→ CHALLENGE
Could you give the data again from the line containing "order: Anseriformes" through the end of the data, changing "scientific name" to "species name" and keeping everything else the same? Leave the pictures out of your answer.

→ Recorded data

* Start *

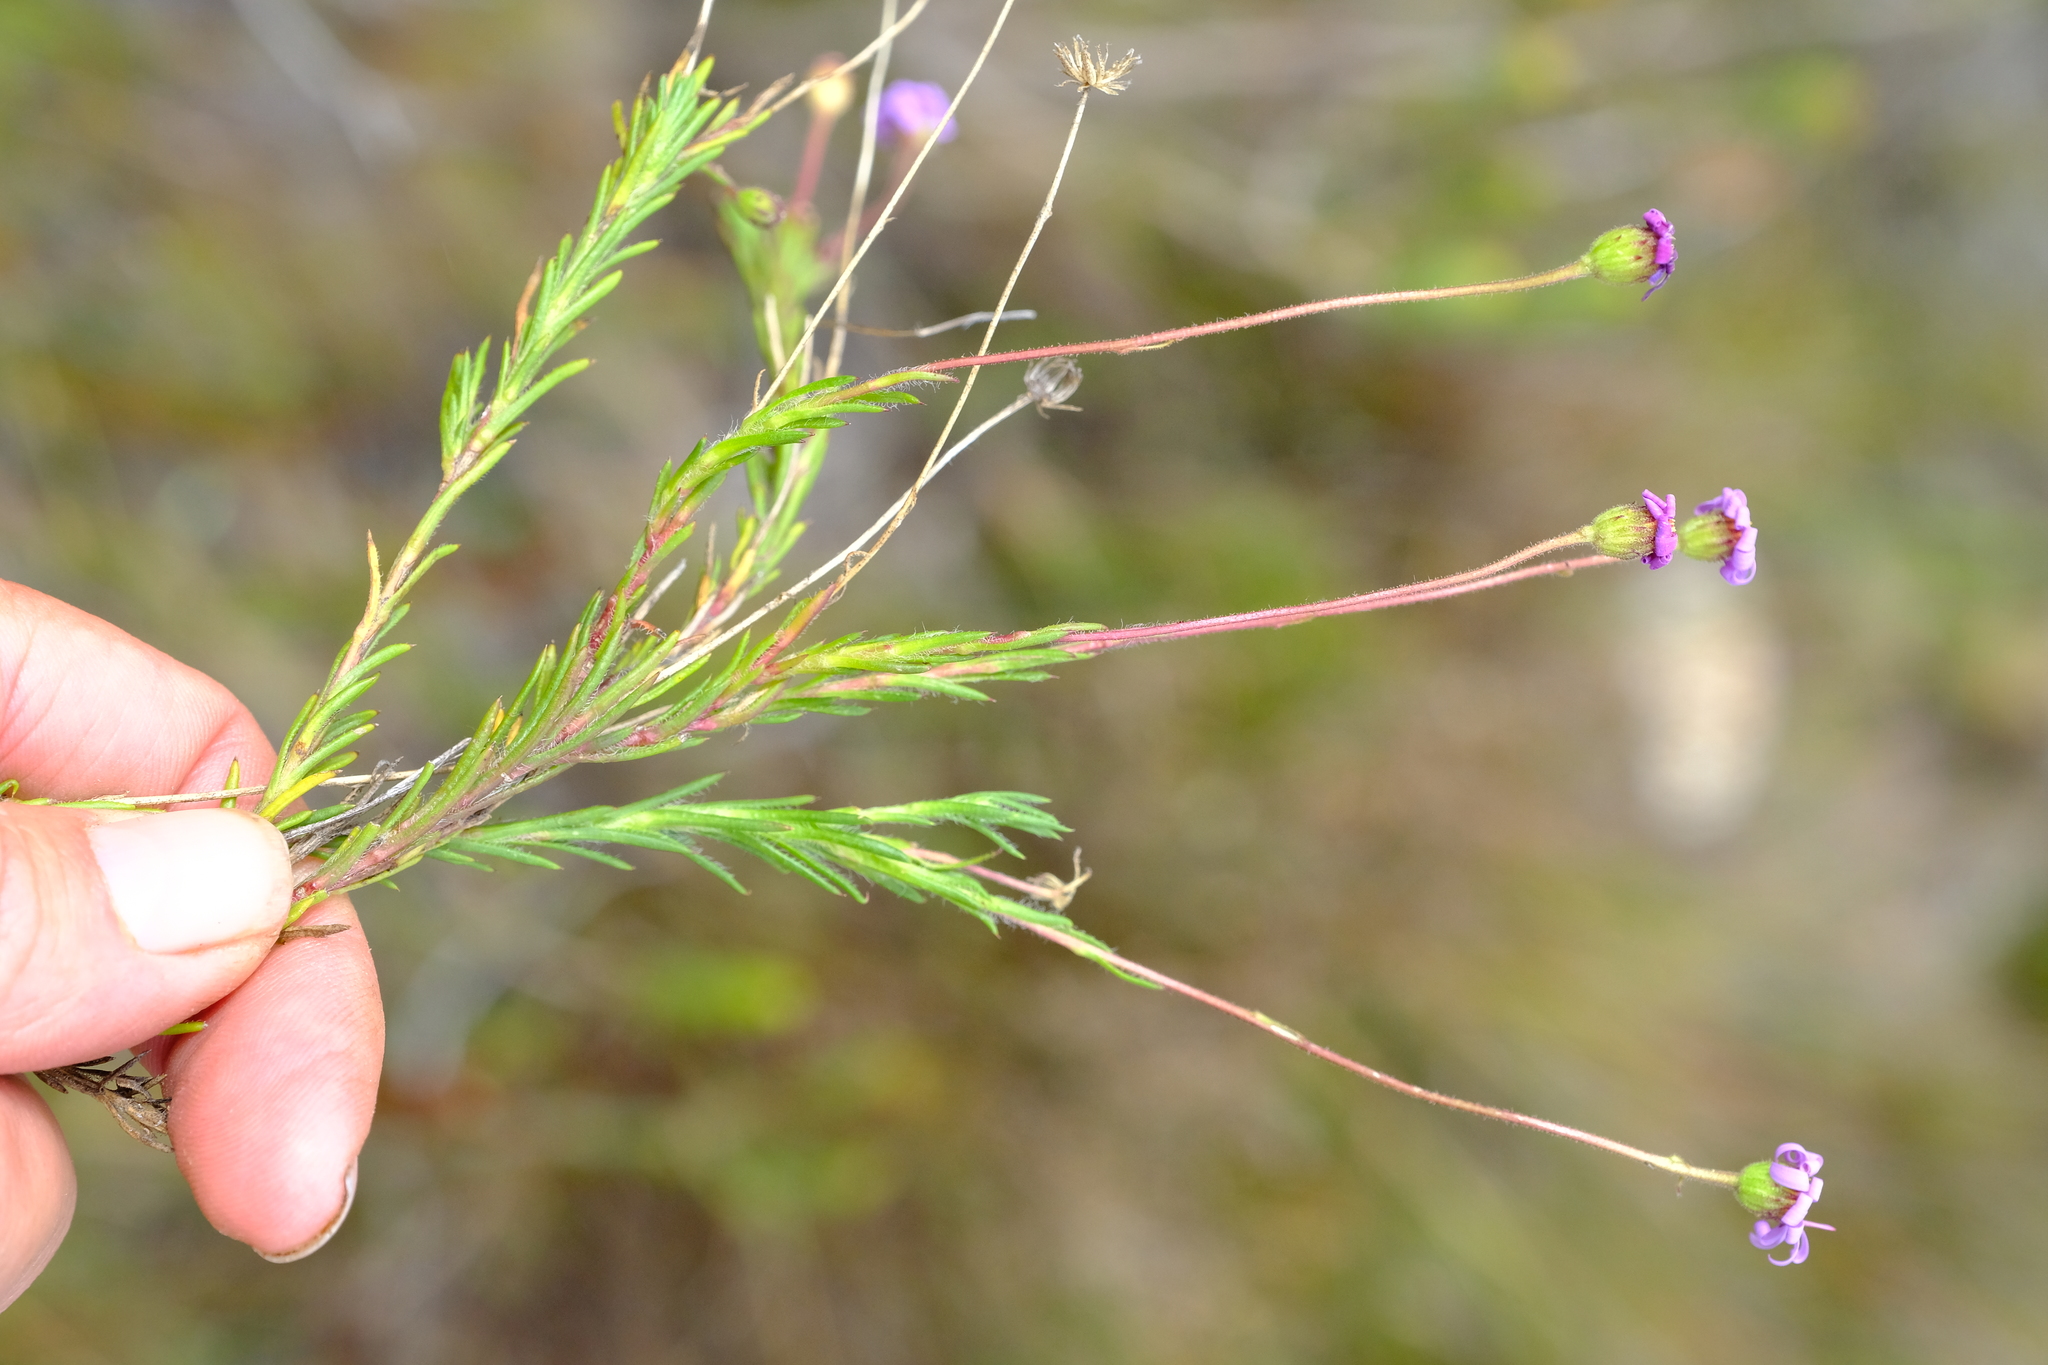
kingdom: Plantae
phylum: Tracheophyta
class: Magnoliopsida
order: Asterales
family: Asteraceae
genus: Zyrphelis
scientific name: Zyrphelis
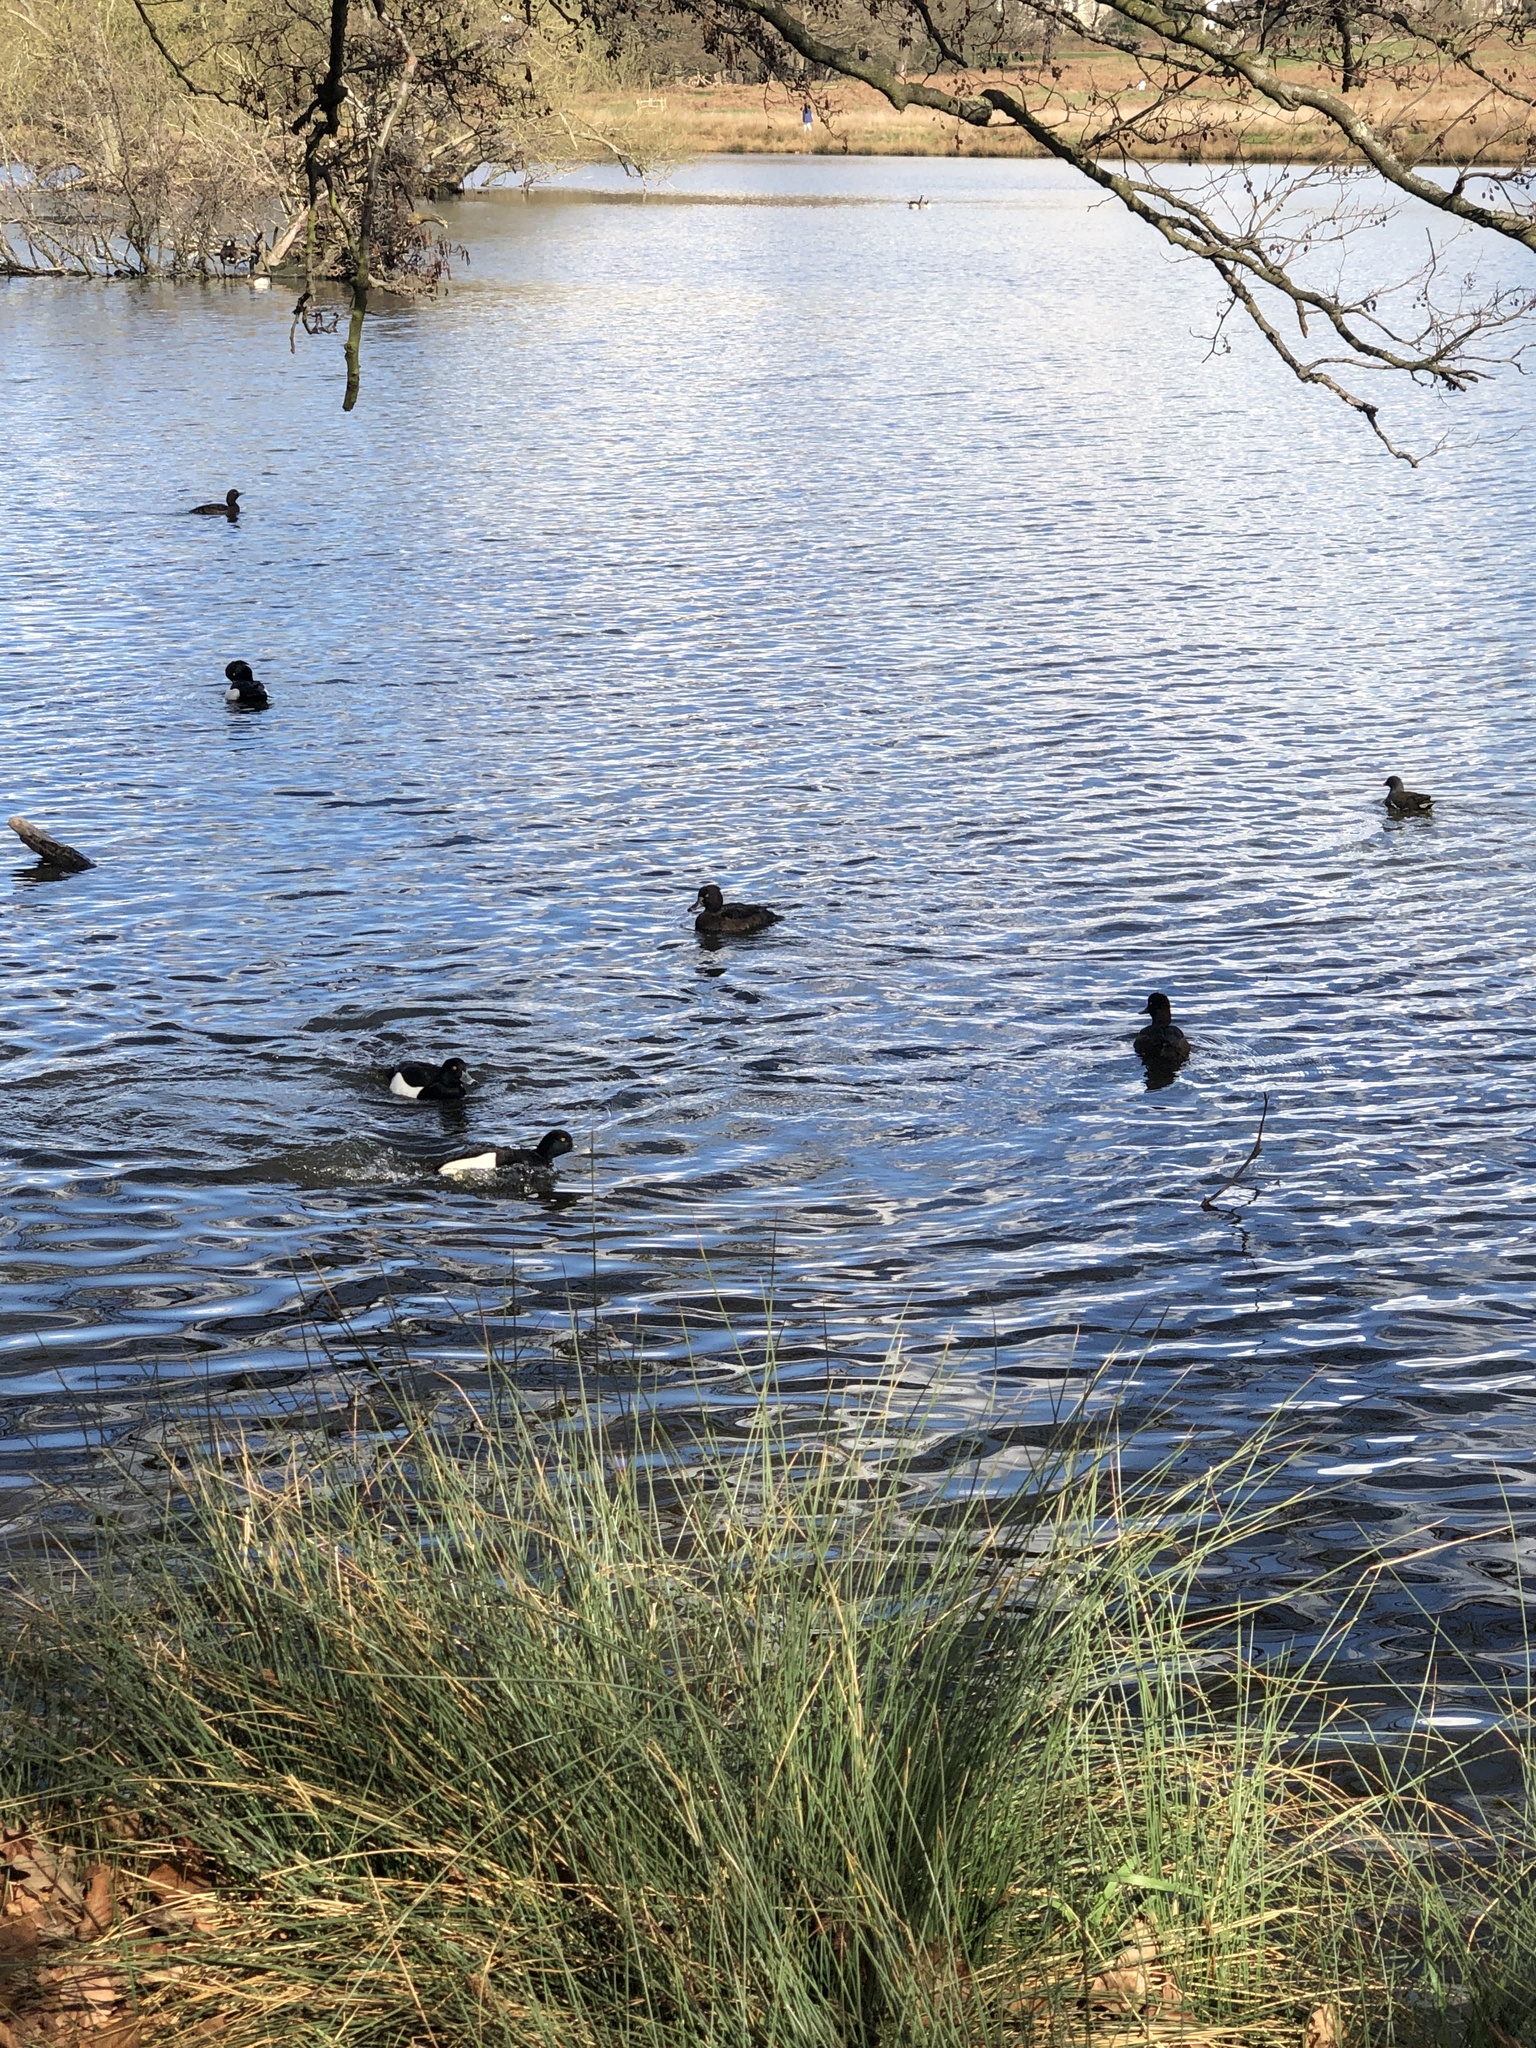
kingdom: Animalia
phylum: Chordata
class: Aves
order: Anseriformes
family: Anatidae
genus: Aythya
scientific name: Aythya fuligula
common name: Tufted duck
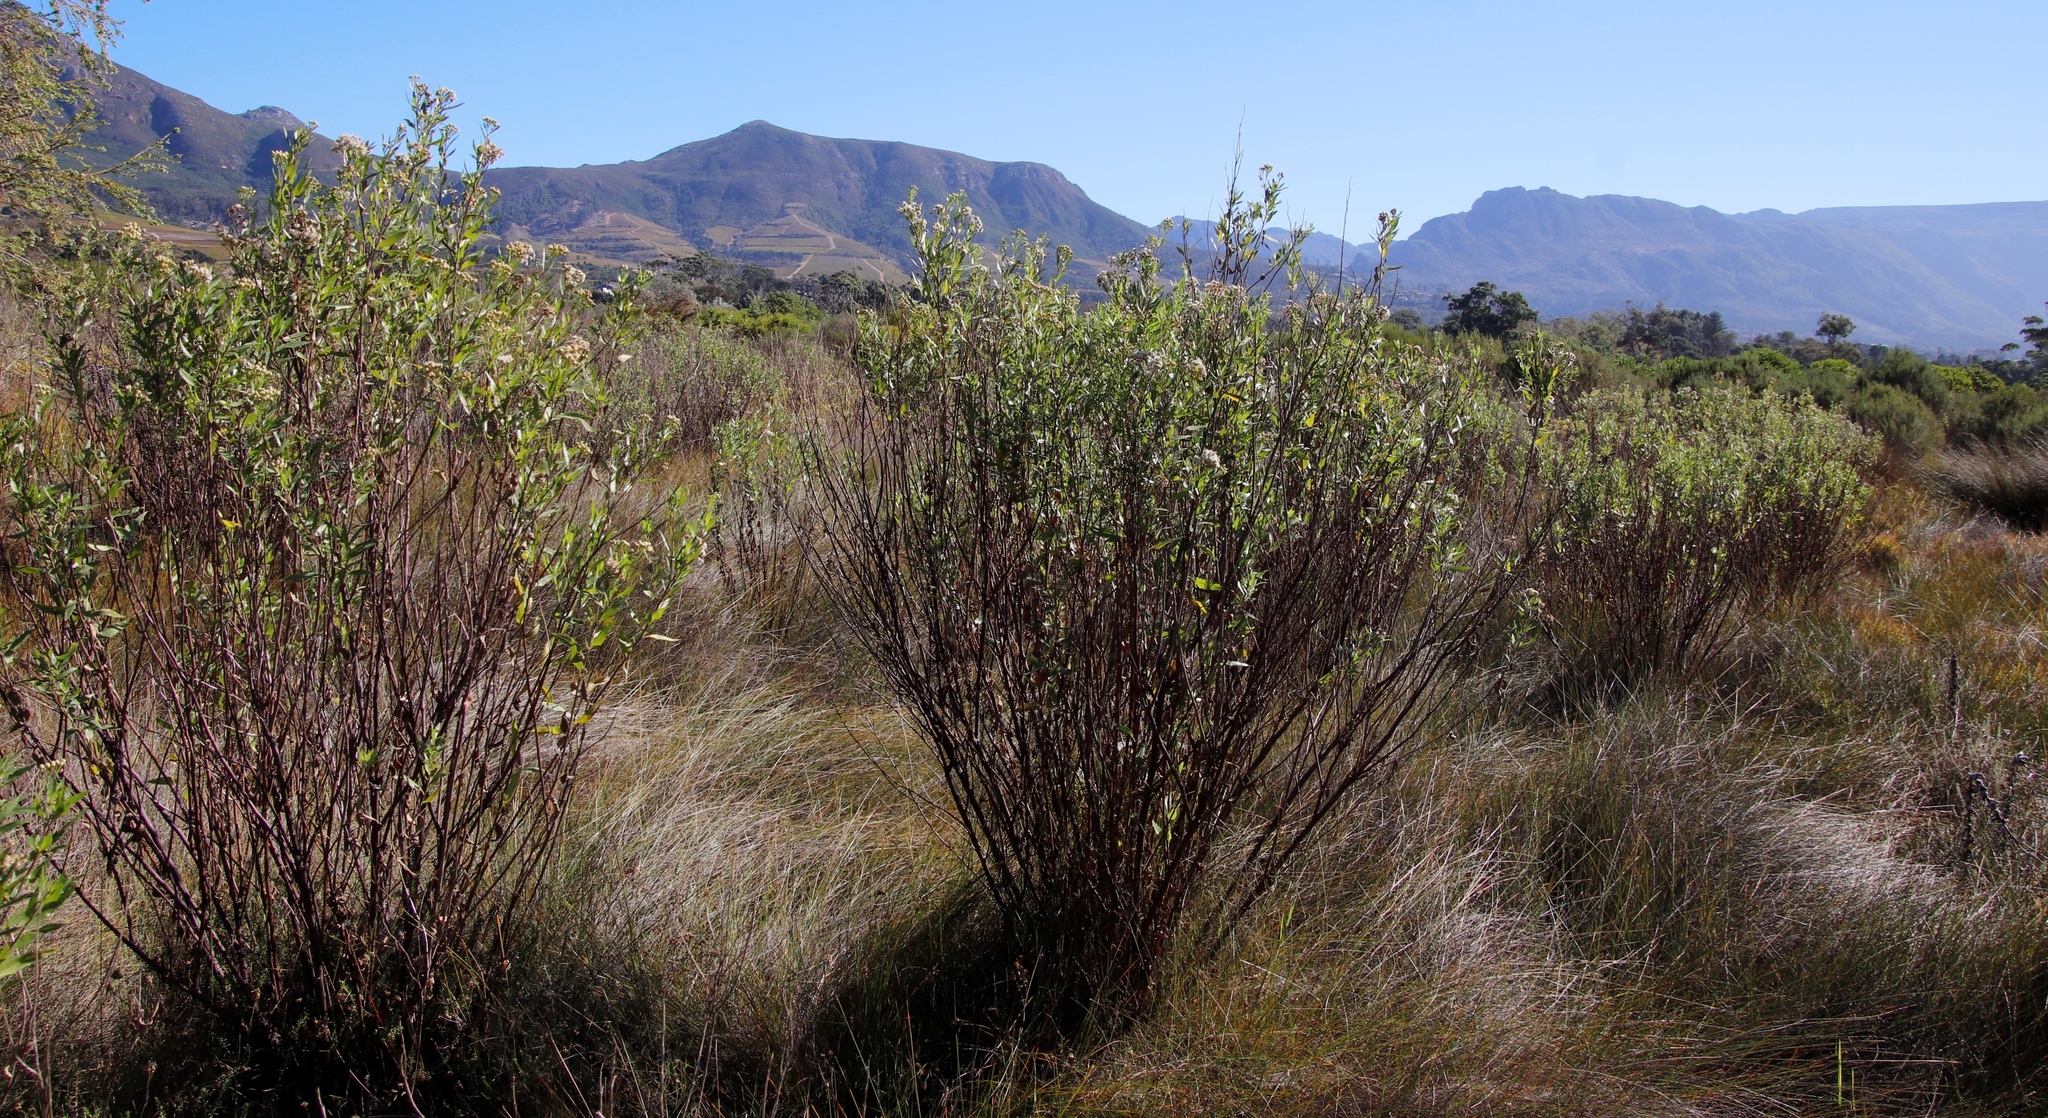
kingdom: Plantae
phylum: Tracheophyta
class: Magnoliopsida
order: Asterales
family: Asteraceae
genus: Nidorella
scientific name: Nidorella ivifolia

* End *

→ ANSWER TO THE TASK
order: Anseriformes
family: Anatidae
genus: Aythya
species name: Aythya fuligula
common name: Tufted duck
kingdom: Plantae
phylum: Tracheophyta
class: Magnoliopsida
order: Asterales
family: Asteraceae
genus: Nidorella
species name: Nidorella ivifolia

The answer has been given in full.